If your audit flagged a missing SPF or DMARC record, your domain is easier to spoof than it should be. These records don't protect your website directly — they protect your name, by letting receiving mail servers verify that email claiming to be from you really is. Here's how the three pieces fit together.

SPF — who is allowed to send

A Sender Policy Framework record lists the servers permitted to send mail for your domain. It's a single DNS TXT record at your apex:

v=spf1 include:_spf.google.com include:sendgrid.net -all
  • include: pulls in your mail providers' own SPF rules.
  • -all means "reject anything not listed." Prefer this hard fail over the softer ~all once you're confident the list is complete.

Keep it to one SPF record, and watch the 10-DNS-lookup limit — too many include: chains will break it.

DKIM — proof the message wasn't forged

DKIM adds a cryptographic signature to outgoing mail.

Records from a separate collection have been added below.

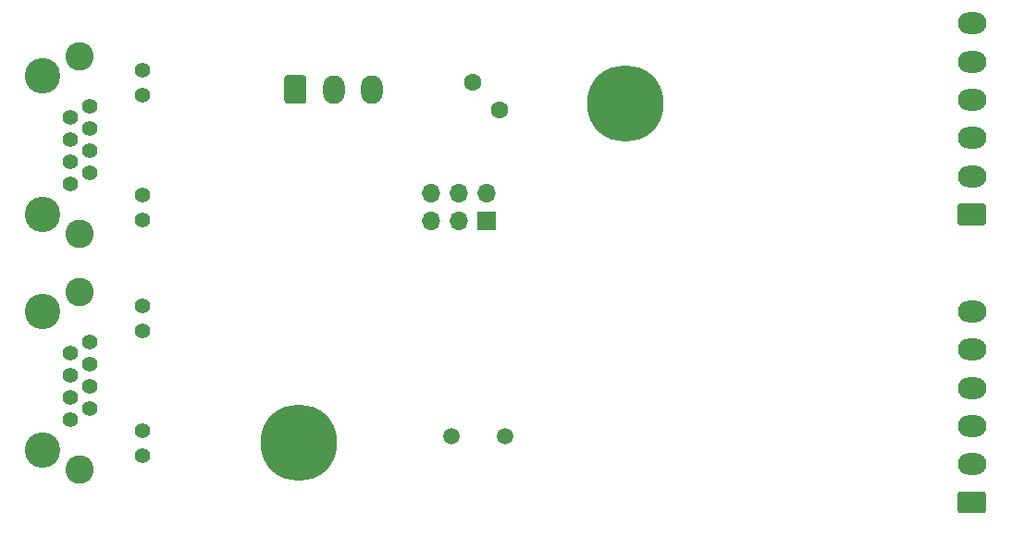
<source format=gbs>
G04 #@! TF.GenerationSoftware,KiCad,Pcbnew,(5.1.9)-1*
G04 #@! TF.CreationDate,2021-06-09T23:16:39+02:00*
G04 #@! TF.ProjectId,decoder,6465636f-6465-4722-9e6b-696361645f70,rev?*
G04 #@! TF.SameCoordinates,Original*
G04 #@! TF.FileFunction,Soldermask,Bot*
G04 #@! TF.FilePolarity,Negative*
%FSLAX46Y46*%
G04 Gerber Fmt 4.6, Leading zero omitted, Abs format (unit mm)*
G04 Created by KiCad (PCBNEW (5.1.9)-1) date 2021-06-09 23:16:39*
%MOMM*%
%LPD*%
G01*
G04 APERTURE LIST*
%ADD10C,1.400000*%
%ADD11C,2.600000*%
%ADD12C,3.250000*%
%ADD13O,2.600000X2.000000*%
%ADD14O,1.700000X1.700000*%
%ADD15R,1.700000X1.700000*%
%ADD16C,1.600000*%
%ADD17O,2.000000X2.600000*%
%ADD18C,0.800000*%
%ADD19C,7.000000*%
%ADD20C,1.500000*%
G04 APERTURE END LIST*
D10*
X110105000Y-73150000D03*
X110105000Y-75440000D03*
X110105000Y-84580000D03*
X110105000Y-86870000D03*
X105285000Y-76440000D03*
X103505000Y-77460000D03*
X105285000Y-78480000D03*
X103505000Y-79500000D03*
X105285000Y-80520000D03*
X103505000Y-81540000D03*
X105285000Y-82560000D03*
X103505000Y-83580000D03*
D11*
X104395000Y-88140000D03*
X104395000Y-71880000D03*
D12*
X100965000Y-86360000D03*
X100965000Y-73660000D03*
D10*
X110105000Y-94740000D03*
X110105000Y-97030000D03*
X110105000Y-106170000D03*
X110105000Y-108460000D03*
X105285000Y-98030000D03*
X103505000Y-99050000D03*
X105285000Y-100070000D03*
X103505000Y-101090000D03*
X105285000Y-102110000D03*
X103505000Y-103130000D03*
X105285000Y-104150000D03*
X103505000Y-105170000D03*
D11*
X104395000Y-109730000D03*
X104395000Y-93470000D03*
D12*
X100965000Y-107950000D03*
X100965000Y-95250000D03*
D13*
X186055000Y-68875000D03*
X186055000Y-72375000D03*
X186055000Y-75875000D03*
X186055000Y-79375000D03*
X186055000Y-82875000D03*
G36*
G01*
X187105000Y-87375000D02*
X185005000Y-87375000D01*
G75*
G02*
X184755000Y-87125000I0J250000D01*
G01*
X184755000Y-85625000D01*
G75*
G02*
X185005000Y-85375000I250000J0D01*
G01*
X187105000Y-85375000D01*
G75*
G02*
X187355000Y-85625000I0J-250000D01*
G01*
X187355000Y-87125000D01*
G75*
G02*
X187105000Y-87375000I-250000J0D01*
G01*
G37*
X186055000Y-95250000D03*
X186055000Y-98750000D03*
X186055000Y-102250000D03*
X186055000Y-105750000D03*
X186055000Y-109250000D03*
G36*
G01*
X187105000Y-113750000D02*
X185005000Y-113750000D01*
G75*
G02*
X184755000Y-113500000I0J250000D01*
G01*
X184755000Y-112000000D01*
G75*
G02*
X185005000Y-111750000I250000J0D01*
G01*
X187105000Y-111750000D01*
G75*
G02*
X187355000Y-112000000I0J-250000D01*
G01*
X187355000Y-113500000D01*
G75*
G02*
X187105000Y-113750000I-250000J0D01*
G01*
G37*
D14*
X136525000Y-84455000D03*
X136525000Y-86995000D03*
X139065000Y-84455000D03*
X139065000Y-86995000D03*
X141605000Y-84455000D03*
D15*
X141605000Y-86995000D03*
D16*
X142809874Y-76769874D03*
X140335000Y-74295000D03*
D17*
X131135000Y-74930000D03*
X127635000Y-74930000D03*
G36*
G01*
X123135000Y-75980000D02*
X123135000Y-73880000D01*
G75*
G02*
X123385000Y-73630000I250000J0D01*
G01*
X124885000Y-73630000D01*
G75*
G02*
X125135000Y-73880000I0J-250000D01*
G01*
X125135000Y-75980000D01*
G75*
G02*
X124885000Y-76230000I-250000J0D01*
G01*
X123385000Y-76230000D01*
G75*
G02*
X123135000Y-75980000I0J250000D01*
G01*
G37*
D18*
X156161155Y-78056155D03*
X154305000Y-78825000D03*
X152448845Y-78056155D03*
X151680000Y-76200000D03*
X152448845Y-74343845D03*
X154305000Y-73575000D03*
X156161155Y-74343845D03*
X156930000Y-76200000D03*
D19*
X154305000Y-76200000D03*
D18*
X126316155Y-105458845D03*
X124460000Y-104690000D03*
X122603845Y-105458845D03*
X121835000Y-107315000D03*
X122603845Y-109171155D03*
X124460000Y-109940000D03*
X126316155Y-109171155D03*
X127085000Y-107315000D03*
D19*
X124460000Y-107315000D03*
D20*
X143310000Y-106680000D03*
X138430000Y-106680000D03*
M02*

</source>
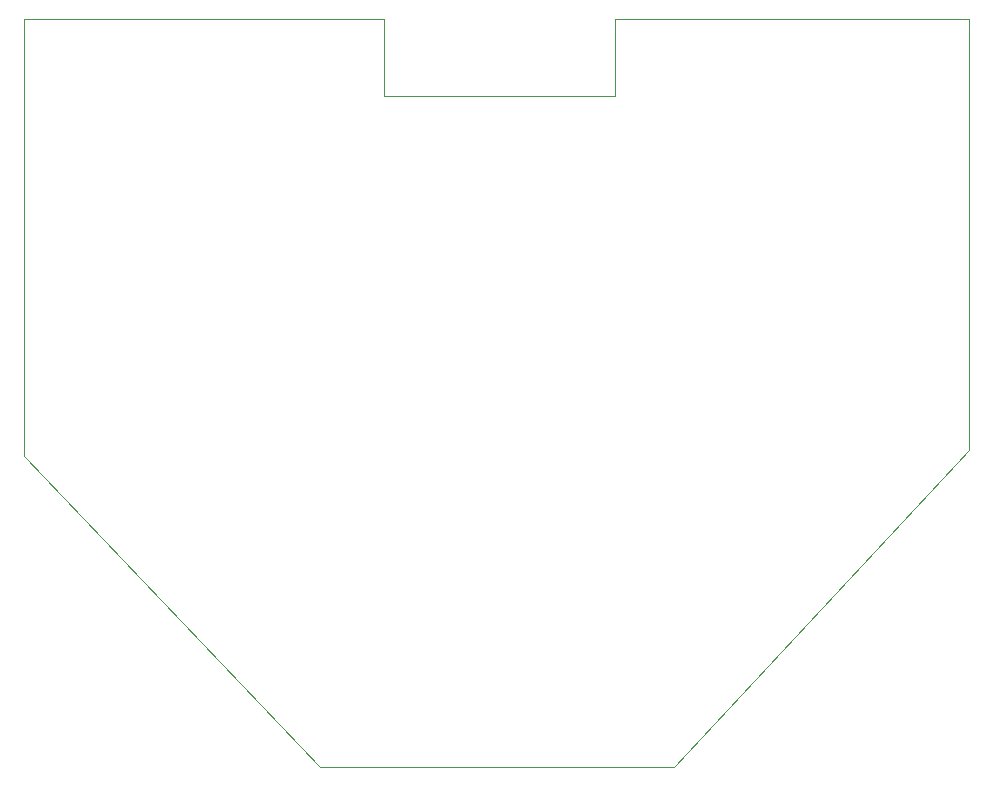
<source format=gm1>
G04 #@! TF.GenerationSoftware,KiCad,Pcbnew,7.0.1*
G04 #@! TF.CreationDate,2023-03-23T23:12:12+01:00*
G04 #@! TF.ProjectId,solarScavenger,736f6c61-7253-4636-9176-656e6765722e,rev?*
G04 #@! TF.SameCoordinates,Original*
G04 #@! TF.FileFunction,Profile,NP*
%FSLAX46Y46*%
G04 Gerber Fmt 4.6, Leading zero omitted, Abs format (unit mm)*
G04 Created by KiCad (PCBNEW 7.0.1) date 2023-03-23 23:12:12*
%MOMM*%
%LPD*%
G01*
G04 APERTURE LIST*
G04 #@! TA.AperFunction,Profile*
%ADD10C,0.100000*%
G04 #@! TD*
G04 APERTURE END LIST*
D10*
X7534000Y-2944000D02*
X7534000Y33548000D01*
X-72466000Y33548000D02*
X-72466000Y-3452000D01*
X-41966000Y33548000D02*
X-41966000Y27048000D01*
X-47466000Y-29718000D02*
X-17466000Y-29718000D01*
X-17466000Y-29718000D02*
X7534000Y-2944000D01*
X-22466000Y27048000D02*
X-22466000Y33548000D01*
X-72466000Y33548000D02*
X-41966000Y33548000D01*
X-22466000Y33548000D02*
X7534000Y33548000D01*
X-72466000Y-3452000D02*
X-47466000Y-29718000D01*
X-41966000Y27048000D02*
X-22466000Y27048000D01*
M02*

</source>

Your provider gives you a public key to publish as a DNS TXT record at a selector subdomain:

selector._domainkey.yourdomain.com  TXT  "v=DKIM1; k=rsa; p=MIGfMA0..."

Receiving servers fetch that key and verify the signature, confirming the message body and sender weren't tampered with in transit. You enable DKIM in your email provider's dashboard and paste the record they give you.

DMARC — what to do when checks fail

DMARC ties SPF and DKIM together and tells receivers what to do with mail that fails — and, crucially, sends you reports so you can see who's sending as you. Publish it at _dmarc:

_dmarc.yourdomain.com  TXT  "v=DMARC1; p=none; rua=mailto:dmarc@yourdomain.com"

The p= policy is the part that matters:

  • p=none — monitor only. Nothing is blocked, but you get reports. Always start here.
  • p=quarantine — failing mail goes to spam.
  • p=reject — failing mail is dropped outright. This is the goal.

The rollout

  1. Publish SPF and enable DKIM with your provider.
  2. Publish DMARC at p=none and watch the rua reports for a couple of weeks.
  3. Once legitimate mail is passing cleanly, move to p=quarantine, then p=reject.

Tightening DMARC before your reports are clean will send real email to spam, so don't rush the last step.

Verify

Re-run the audit. SPF should be present, and DMARC should ideally be enforced rather than left at p=none. Add a CAA record too while you're editing DNS — it restricts which certificate authorities can issue certificates for your domain.